### Work instruction
When the line containing "right wrist: (705, 356)" appears in the data below, begin copying there and stop only after the line containing "right elbow: (112, 212)".

=== Record set ===

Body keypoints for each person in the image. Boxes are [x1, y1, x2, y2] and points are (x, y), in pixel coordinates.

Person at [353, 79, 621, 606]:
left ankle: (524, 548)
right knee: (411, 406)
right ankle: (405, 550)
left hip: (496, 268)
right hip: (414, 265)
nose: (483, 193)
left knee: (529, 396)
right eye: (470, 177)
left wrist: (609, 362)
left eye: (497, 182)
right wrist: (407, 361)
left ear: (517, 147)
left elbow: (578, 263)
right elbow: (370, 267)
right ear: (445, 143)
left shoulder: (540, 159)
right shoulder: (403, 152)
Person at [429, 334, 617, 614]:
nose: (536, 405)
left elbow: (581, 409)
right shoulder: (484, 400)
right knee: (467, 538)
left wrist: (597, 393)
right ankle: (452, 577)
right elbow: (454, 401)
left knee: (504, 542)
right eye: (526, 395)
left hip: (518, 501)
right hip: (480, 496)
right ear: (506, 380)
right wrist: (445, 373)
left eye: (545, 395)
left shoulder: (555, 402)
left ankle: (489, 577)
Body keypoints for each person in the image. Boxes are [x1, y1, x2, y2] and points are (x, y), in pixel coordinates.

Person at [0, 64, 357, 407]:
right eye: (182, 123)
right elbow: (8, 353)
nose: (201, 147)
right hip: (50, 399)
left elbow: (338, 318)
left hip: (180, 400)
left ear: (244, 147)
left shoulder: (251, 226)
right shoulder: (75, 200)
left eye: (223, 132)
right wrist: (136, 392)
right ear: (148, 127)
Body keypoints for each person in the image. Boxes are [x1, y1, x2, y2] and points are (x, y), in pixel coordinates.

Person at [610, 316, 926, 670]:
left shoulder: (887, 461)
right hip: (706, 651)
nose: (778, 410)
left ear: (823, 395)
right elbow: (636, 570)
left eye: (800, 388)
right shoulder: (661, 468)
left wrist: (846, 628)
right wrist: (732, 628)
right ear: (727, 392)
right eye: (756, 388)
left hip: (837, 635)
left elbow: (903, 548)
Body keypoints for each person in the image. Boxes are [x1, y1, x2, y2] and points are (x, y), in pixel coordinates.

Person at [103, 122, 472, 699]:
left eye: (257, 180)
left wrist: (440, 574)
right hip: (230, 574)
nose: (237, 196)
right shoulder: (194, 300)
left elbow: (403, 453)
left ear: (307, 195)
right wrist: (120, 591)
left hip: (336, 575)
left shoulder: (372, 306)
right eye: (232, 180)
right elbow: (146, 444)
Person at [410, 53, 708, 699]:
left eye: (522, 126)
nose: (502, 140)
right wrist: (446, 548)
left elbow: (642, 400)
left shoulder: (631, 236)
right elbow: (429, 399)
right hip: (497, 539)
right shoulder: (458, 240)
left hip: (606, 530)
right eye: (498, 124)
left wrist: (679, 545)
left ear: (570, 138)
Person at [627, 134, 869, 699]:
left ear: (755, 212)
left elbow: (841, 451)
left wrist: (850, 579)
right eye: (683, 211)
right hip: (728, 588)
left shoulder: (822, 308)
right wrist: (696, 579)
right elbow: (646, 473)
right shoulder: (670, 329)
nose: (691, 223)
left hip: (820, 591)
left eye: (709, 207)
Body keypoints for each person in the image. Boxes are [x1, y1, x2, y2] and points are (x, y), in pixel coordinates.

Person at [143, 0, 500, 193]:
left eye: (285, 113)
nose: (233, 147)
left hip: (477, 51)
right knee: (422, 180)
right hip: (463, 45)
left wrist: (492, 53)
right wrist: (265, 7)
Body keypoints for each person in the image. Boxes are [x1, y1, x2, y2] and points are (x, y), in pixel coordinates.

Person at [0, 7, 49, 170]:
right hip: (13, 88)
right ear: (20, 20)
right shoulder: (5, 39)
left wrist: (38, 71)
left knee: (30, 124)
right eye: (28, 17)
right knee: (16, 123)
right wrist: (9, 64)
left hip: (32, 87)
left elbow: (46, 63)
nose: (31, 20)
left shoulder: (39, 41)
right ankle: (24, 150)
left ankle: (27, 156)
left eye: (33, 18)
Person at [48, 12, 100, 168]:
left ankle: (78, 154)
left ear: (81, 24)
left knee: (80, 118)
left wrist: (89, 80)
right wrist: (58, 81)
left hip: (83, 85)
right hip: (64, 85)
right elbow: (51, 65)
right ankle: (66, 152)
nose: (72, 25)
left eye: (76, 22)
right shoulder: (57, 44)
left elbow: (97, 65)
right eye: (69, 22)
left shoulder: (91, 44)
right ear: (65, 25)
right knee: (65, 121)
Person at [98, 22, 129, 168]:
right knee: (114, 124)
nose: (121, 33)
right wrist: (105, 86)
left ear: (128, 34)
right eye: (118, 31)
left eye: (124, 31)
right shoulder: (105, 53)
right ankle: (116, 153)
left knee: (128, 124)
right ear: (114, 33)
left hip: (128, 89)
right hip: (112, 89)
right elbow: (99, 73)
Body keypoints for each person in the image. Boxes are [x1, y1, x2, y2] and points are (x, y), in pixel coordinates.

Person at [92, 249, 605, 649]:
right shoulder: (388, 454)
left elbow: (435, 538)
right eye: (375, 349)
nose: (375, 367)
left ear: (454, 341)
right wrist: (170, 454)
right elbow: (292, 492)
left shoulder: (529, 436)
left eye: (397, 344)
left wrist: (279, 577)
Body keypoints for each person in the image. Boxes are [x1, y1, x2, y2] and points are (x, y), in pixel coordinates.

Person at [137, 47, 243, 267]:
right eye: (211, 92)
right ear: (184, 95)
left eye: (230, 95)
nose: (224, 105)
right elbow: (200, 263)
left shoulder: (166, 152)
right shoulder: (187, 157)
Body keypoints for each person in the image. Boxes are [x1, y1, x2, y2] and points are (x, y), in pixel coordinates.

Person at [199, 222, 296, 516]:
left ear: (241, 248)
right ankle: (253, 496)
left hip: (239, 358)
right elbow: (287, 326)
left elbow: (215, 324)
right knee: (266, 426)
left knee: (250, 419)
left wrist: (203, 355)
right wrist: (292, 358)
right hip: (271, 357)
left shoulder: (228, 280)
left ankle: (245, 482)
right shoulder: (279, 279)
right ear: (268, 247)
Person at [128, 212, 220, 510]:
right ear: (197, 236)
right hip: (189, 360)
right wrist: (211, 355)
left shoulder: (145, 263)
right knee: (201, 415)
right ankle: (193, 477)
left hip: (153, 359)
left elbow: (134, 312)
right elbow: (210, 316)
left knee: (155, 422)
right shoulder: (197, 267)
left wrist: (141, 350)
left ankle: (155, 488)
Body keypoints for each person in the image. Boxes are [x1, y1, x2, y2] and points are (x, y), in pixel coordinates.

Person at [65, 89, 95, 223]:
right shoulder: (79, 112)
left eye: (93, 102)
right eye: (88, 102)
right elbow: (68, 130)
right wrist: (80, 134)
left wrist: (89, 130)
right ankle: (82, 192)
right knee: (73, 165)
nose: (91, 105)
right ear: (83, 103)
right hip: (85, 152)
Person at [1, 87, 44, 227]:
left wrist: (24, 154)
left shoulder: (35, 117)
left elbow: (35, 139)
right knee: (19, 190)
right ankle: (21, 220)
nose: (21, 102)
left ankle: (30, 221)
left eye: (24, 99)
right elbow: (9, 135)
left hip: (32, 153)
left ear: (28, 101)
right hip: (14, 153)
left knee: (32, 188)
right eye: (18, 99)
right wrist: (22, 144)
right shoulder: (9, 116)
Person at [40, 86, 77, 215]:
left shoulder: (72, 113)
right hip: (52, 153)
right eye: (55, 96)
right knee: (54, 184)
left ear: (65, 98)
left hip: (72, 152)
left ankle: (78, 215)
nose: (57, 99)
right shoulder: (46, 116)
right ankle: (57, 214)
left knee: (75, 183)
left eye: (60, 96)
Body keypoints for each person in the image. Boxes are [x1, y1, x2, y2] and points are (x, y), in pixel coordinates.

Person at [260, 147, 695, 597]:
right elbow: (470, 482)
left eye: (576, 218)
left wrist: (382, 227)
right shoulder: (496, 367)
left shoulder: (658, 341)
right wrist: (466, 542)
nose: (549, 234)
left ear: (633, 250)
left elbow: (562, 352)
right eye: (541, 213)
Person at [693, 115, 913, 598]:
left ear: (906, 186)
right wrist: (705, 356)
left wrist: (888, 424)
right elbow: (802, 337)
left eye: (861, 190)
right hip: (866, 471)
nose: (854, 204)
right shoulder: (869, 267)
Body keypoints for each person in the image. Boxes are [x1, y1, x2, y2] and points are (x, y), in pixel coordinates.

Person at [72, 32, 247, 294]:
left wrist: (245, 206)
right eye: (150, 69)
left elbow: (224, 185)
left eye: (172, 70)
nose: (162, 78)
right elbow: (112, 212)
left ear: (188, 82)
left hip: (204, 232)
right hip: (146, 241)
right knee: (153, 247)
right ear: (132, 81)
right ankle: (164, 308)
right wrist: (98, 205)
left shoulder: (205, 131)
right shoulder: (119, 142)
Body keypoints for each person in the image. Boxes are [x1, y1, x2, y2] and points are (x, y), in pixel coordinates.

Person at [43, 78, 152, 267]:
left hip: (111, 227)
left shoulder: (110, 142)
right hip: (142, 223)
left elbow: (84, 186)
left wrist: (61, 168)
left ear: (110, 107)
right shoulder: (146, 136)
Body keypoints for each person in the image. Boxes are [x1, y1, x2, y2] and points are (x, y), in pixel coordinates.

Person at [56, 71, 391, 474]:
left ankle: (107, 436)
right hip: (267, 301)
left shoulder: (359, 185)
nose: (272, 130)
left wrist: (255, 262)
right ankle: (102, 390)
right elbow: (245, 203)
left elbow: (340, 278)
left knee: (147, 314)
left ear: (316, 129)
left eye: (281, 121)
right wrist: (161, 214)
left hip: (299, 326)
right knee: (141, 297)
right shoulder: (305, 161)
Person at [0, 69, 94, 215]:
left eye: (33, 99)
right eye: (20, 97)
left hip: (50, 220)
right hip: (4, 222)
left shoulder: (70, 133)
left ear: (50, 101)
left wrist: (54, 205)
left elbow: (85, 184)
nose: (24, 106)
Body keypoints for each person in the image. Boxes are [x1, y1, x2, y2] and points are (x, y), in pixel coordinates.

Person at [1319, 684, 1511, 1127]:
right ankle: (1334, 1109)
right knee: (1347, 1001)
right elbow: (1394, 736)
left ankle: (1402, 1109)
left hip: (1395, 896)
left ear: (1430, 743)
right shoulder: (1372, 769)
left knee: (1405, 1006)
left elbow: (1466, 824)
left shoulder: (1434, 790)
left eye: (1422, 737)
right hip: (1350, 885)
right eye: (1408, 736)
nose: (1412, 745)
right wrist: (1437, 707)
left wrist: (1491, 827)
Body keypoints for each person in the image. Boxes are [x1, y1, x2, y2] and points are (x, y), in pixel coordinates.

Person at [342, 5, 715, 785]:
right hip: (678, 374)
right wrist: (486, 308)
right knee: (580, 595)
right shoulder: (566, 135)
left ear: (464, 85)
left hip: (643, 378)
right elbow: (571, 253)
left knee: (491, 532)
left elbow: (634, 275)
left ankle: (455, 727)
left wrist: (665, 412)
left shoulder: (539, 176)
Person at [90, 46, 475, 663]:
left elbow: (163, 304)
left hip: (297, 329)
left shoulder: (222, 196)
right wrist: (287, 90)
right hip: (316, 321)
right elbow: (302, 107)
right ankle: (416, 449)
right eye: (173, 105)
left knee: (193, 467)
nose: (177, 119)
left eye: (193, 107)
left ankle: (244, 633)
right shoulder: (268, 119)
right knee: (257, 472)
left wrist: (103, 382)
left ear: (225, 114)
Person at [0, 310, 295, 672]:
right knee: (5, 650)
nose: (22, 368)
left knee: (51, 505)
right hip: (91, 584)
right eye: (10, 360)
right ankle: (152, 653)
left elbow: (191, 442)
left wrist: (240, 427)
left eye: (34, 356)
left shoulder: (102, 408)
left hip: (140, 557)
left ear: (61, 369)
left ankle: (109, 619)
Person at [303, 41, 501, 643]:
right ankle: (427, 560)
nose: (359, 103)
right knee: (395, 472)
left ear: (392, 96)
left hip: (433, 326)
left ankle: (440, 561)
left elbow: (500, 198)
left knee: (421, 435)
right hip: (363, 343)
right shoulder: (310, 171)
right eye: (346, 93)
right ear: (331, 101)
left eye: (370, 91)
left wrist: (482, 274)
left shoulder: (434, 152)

===

### Completed task
right wrist: (705, 356)
left wrist: (888, 424)
right elbow: (802, 337)
left eye: (861, 190)
right hip: (866, 471)
nose: (854, 204)
right shoulder: (869, 267)
Body keypoints for each person in the image. Boxes are [x1, y1, x2, y2] and points are (x, y), in pixel coordinates.

Person at [72, 32, 247, 294]:
left wrist: (245, 206)
right eye: (150, 69)
left elbow: (224, 185)
left eye: (172, 70)
nose: (162, 78)
right elbow: (112, 212)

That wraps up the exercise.